- **ABOUT THIS TASK**:
Across the entries below, how many lines contain the string "Sizes"? Give only the count.

- **INFORMATION SUPPLIED**:
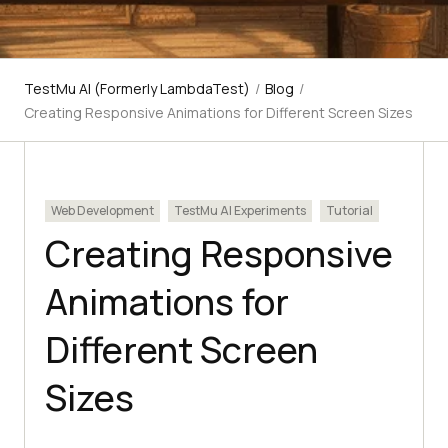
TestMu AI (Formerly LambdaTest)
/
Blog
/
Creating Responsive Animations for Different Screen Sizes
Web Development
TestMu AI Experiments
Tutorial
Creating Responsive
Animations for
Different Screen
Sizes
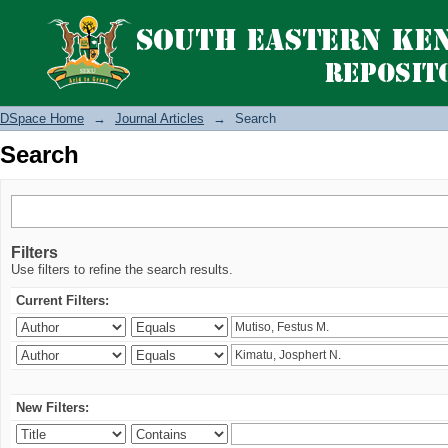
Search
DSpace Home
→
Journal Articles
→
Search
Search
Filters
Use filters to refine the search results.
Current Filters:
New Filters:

- **RESPONSE BELOW**:
2